What’s Happening in AI in 2025: Trends Shaping Legal and Contract Technology
- Trent Smith

- Sep 28, 2025
- 3 min read
Updated: Oct 11, 2025

Artificial Intelligence (AI) has moved from experimental projects into everyday business infrastructure. In 2025, AI is not only changing how we work but also raising critical questions about governance, compliance, and trust. For legal teams and organisations managing contracts, understanding these trends is key.
Here’s a look at what is happening in the world
of AI right now, and what it means for legal and contract management.
AI Adoption Is Accelerating
AI is being embedded across industries, from finance to government. In Australia, adoption is climbing quickly, small and medium enterprises are now investing in AI tools, while major corporates are building AI into their core systems.
Telstra, for example, recently confirmed it expects to shrink its workforce as it leans “hard” on AI, including in customer service. Meanwhile, Amazon has committed $13 billion USD to expand data centre infrastructure in Australia over the next five years, largely to support growing AI demand.
For contract management, this reflects a broader shift: organisations are ready to trust AI for critical, document-heavy workflows, like contract review, due diligence, and compliance reporting.
Open Source and Regulatory Scrutiny
Global players are pushing AI forward at speed. Meta’s Llama model was recently approved for use by US government agencies, highlighting how open-source AI is entering mainstream adoption. This is significant because it suggests lower costs and greater flexibility for businesses who want to fine-tune models for specialised tasks, such as reviewing contracts under Australian law.

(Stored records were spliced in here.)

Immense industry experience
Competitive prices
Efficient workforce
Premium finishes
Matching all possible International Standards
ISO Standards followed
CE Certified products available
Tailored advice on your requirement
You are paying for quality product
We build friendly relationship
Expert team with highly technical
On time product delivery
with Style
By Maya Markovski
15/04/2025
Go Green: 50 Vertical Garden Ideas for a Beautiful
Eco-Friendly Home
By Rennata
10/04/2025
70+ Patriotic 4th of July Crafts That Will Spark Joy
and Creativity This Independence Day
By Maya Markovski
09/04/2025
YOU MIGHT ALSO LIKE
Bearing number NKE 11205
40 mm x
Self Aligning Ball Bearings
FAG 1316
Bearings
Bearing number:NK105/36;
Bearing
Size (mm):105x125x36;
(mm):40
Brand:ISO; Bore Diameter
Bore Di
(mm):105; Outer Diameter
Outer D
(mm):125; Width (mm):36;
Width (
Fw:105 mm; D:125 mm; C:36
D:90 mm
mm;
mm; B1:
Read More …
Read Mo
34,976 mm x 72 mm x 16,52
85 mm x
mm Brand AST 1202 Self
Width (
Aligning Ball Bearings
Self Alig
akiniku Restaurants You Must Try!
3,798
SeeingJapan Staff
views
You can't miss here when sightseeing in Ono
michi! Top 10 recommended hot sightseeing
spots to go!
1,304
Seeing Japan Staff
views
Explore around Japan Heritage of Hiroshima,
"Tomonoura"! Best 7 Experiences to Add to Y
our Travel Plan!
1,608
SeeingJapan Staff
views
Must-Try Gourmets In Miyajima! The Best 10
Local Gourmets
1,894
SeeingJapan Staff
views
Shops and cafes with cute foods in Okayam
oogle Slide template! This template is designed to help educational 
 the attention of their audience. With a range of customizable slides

At the same time, governments and regulators are raising concerns. In Queensland, AI-powered traffic cameras are under fire for privacy failures. Similar scrutiny is playing out worldwide, with regulators focused on ensuring that AI tools are transparent, explainable, and used responsibly.

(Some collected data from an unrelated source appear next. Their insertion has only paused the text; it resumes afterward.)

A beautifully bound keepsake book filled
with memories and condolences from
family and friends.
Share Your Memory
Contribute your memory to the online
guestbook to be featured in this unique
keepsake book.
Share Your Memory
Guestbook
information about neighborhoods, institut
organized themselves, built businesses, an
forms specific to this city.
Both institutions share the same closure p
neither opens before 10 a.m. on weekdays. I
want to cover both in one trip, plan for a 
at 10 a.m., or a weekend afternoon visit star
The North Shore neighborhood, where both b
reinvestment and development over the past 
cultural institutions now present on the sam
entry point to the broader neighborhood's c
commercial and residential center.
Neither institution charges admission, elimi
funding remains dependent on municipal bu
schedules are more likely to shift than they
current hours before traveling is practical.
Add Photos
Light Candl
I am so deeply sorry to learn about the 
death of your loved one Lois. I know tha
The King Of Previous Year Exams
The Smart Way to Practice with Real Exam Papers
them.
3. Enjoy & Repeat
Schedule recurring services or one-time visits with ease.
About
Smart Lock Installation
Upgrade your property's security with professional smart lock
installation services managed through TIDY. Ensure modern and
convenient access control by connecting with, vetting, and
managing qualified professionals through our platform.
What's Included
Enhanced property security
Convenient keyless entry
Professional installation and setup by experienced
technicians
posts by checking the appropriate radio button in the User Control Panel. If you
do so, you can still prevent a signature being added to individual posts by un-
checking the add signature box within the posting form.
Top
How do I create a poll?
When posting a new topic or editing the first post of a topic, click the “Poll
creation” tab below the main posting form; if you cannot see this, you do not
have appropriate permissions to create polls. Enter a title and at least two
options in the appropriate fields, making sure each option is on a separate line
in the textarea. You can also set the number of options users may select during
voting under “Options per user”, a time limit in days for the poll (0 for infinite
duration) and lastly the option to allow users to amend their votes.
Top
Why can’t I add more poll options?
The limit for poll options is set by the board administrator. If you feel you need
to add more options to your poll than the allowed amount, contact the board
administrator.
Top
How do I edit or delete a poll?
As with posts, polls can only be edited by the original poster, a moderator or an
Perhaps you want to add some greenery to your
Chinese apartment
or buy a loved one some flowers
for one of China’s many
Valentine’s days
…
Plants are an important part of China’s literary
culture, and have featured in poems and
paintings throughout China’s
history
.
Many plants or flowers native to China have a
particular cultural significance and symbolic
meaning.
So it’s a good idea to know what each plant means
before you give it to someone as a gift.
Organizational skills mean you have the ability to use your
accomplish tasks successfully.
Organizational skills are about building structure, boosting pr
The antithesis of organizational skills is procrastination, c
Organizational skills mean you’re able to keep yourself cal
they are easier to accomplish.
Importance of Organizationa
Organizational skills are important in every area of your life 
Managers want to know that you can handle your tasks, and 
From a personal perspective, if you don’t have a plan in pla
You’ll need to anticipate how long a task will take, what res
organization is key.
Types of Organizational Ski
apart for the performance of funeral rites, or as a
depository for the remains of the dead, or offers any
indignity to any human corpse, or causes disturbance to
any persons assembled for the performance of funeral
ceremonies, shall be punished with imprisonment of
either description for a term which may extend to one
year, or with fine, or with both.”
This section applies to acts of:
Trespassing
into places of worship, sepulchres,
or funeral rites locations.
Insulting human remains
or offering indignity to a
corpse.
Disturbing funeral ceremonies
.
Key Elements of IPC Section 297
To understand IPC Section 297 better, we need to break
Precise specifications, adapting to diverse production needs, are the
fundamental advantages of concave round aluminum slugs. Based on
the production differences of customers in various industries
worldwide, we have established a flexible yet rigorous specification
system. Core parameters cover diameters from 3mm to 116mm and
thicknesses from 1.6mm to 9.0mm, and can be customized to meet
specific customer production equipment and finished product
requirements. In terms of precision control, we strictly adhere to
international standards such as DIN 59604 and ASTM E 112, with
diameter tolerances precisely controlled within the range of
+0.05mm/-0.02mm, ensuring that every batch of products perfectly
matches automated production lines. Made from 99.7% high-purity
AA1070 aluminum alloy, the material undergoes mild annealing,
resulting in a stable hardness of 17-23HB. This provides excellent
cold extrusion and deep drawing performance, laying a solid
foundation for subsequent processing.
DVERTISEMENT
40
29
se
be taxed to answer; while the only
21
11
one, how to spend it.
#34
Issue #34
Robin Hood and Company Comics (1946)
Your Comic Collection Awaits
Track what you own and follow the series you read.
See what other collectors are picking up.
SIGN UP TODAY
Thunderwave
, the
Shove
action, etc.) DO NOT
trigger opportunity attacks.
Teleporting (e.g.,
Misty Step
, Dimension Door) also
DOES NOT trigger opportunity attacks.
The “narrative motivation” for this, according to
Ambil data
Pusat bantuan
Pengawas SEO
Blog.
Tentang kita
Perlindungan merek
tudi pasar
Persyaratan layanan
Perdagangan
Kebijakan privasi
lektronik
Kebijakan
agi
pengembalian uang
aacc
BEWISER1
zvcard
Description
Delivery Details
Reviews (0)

For legal teams, this underscores the importance of choosing AI platforms that have strong privacy, governance, and audit features built in.

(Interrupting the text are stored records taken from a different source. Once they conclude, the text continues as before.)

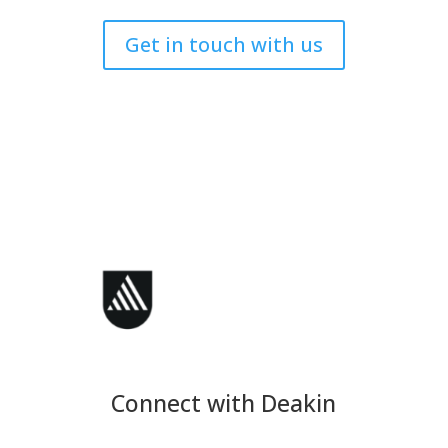
Get in touch with us
Connect with Deakin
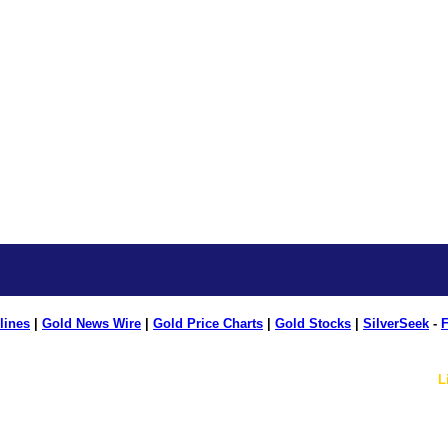
lines
|
Gold News Wire
|
Gold Price Charts
|
Gold Stocks
|
SilverSeek
-
F
L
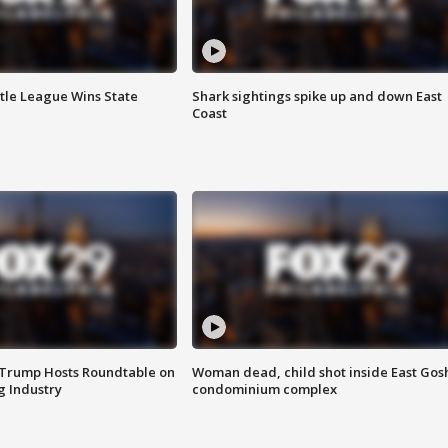
ttle League Wins State
Shark sightings spike up and down East
Coast
 Trump Hosts Roundtable on
Woman dead, child shot inside East Gos
 Industry
condominium complex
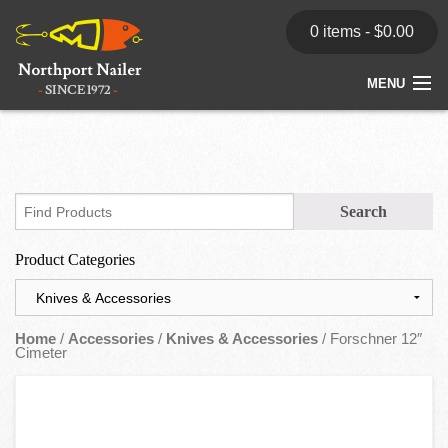
0 items -
$
0.00
MENU
Home
Store
News
Product Categories
Dealers
Contact
Home
/
Accessories
/
Knives & Accessories
/ Forschner 12″
Cimeter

Investment and Consolidation in AI
Investment in AI continues at record levels. Riverwood Capital recently announced a $180 million investment into AppZen, an AI-powered finance technology firm.. The message is clear: investors see AI as a permanent fixture, not a passing trend.
This influx of capital will accelerate development and make AI tools more accessible to a broader range of industries. For legal teams, it means better tools, faster improvements, and more options, but also a greater need to assess which providers have long-term stability and robust compliance frameworks.
What This Means for Contract Cloud Users
For organisations using Contract Cloud, these trends have practical implications:
Confidence in AI: Businesses are becoming more comfortable using AI for complex, high-value tasks. This validates tools like Contract Cloud that streamline contract reviews, policy drafting, and due diligence.
Regulatory Expectations: As AI oversight increases, clients will expect providers to demonstrate strong privacy, security, and governance measures, something Contract Cloud already builds into its platform.
Scalability: With new infrastructure and investment, AI will become faster, more powerful, and more cost-effective. This will only enhance features like Contract Cloud’s bulk review tool and AI-powered drafting.
Looking Ahead
AI is no longer a “nice to have.” It is shaping the way businesses operate, govern, and manage risk. For legal teams, the question is not whether to adopt AI, but how to do so responsibly and strategically.
At Contract Cloud, we believe AI should empower lawyers and businesses, not replace them. By combining human judgement with AI-powered efficiency, Contract Cloud ensures your contracts, policies, and governance documents are reviewed faster, with greater accuracy, and in line with your organisation’s risk appetite.